Source data
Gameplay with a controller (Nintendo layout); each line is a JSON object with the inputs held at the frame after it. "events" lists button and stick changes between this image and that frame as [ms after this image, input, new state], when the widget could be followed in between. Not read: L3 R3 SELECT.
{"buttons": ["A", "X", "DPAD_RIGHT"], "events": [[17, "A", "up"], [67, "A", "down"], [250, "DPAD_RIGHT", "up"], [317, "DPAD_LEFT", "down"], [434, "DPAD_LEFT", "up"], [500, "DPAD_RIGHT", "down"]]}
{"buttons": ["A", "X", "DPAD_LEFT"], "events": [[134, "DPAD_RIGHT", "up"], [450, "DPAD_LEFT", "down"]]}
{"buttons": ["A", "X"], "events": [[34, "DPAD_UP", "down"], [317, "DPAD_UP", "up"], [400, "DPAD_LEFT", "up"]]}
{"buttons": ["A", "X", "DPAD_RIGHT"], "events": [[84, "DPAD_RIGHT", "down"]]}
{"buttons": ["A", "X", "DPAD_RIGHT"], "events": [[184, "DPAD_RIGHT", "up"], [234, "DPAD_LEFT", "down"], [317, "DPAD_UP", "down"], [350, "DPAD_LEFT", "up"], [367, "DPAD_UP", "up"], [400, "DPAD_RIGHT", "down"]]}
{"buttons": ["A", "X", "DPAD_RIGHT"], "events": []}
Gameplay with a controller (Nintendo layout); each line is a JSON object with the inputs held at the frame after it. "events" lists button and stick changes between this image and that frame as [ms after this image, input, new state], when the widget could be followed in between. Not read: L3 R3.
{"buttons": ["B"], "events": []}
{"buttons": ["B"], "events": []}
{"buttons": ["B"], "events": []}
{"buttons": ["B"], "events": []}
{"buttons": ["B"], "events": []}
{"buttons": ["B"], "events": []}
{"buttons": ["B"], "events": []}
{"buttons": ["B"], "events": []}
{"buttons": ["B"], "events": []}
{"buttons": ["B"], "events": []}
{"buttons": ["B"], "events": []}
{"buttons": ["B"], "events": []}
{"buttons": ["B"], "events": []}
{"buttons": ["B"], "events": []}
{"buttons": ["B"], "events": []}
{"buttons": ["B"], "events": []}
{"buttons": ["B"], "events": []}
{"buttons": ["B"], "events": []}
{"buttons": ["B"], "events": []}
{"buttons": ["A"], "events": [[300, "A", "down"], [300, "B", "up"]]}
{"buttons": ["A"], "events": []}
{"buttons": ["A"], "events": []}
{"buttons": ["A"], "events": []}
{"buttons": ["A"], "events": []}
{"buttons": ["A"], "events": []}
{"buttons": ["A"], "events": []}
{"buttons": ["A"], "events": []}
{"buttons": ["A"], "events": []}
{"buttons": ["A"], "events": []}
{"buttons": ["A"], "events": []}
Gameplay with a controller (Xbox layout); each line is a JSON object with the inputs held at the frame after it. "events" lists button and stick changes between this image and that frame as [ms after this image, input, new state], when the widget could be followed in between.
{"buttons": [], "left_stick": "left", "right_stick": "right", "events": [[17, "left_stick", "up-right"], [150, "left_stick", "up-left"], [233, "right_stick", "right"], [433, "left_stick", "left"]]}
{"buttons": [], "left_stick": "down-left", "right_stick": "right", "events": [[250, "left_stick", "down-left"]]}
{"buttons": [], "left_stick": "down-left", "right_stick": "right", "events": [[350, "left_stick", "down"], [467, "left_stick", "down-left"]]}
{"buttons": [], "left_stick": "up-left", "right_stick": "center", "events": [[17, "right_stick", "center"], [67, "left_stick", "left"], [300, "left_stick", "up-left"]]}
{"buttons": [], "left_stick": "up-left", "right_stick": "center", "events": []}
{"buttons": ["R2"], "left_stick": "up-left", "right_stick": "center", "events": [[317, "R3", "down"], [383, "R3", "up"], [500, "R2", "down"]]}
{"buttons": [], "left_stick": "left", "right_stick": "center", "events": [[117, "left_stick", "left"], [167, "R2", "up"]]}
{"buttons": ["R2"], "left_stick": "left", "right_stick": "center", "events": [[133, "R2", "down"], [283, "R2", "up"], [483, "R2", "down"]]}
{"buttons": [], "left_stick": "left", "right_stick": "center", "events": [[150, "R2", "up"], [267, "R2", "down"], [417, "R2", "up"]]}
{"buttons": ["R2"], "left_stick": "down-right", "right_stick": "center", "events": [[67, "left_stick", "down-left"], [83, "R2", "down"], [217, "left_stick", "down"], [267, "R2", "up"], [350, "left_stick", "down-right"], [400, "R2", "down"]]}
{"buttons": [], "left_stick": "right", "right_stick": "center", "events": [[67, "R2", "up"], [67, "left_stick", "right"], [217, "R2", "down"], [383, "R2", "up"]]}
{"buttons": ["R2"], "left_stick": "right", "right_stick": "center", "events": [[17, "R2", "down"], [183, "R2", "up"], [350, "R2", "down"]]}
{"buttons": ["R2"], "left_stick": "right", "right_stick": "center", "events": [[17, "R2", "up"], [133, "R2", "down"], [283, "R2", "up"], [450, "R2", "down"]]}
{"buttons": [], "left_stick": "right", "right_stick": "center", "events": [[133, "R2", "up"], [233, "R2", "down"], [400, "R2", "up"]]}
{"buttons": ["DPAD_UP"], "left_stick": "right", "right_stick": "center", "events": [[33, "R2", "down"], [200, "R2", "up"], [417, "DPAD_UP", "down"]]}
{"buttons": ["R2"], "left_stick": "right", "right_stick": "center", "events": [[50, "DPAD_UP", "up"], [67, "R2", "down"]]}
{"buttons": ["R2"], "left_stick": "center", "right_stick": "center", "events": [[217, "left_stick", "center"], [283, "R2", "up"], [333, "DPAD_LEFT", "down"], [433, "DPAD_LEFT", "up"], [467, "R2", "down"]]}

Aim of the task
Please show the lines in the entries above that hold the string "Nintendo".

Result
Gameplay with a controller (Nintendo layout); each line is a JSON object with the inputs held at the frame after it. "events" lists button and stick changes between this image and that frame as [ms after this image, input, new state], when the widget could be followed in between. Not read: L3 R3 SELECT.
Gameplay with a controller (Nintendo layout); each line is a JSON object with the inputs held at the frame after it. "events" lists button and stick changes between this image and that frame as [ms after this image, input, new state], when the widget could be followed in between. Not read: L3 R3.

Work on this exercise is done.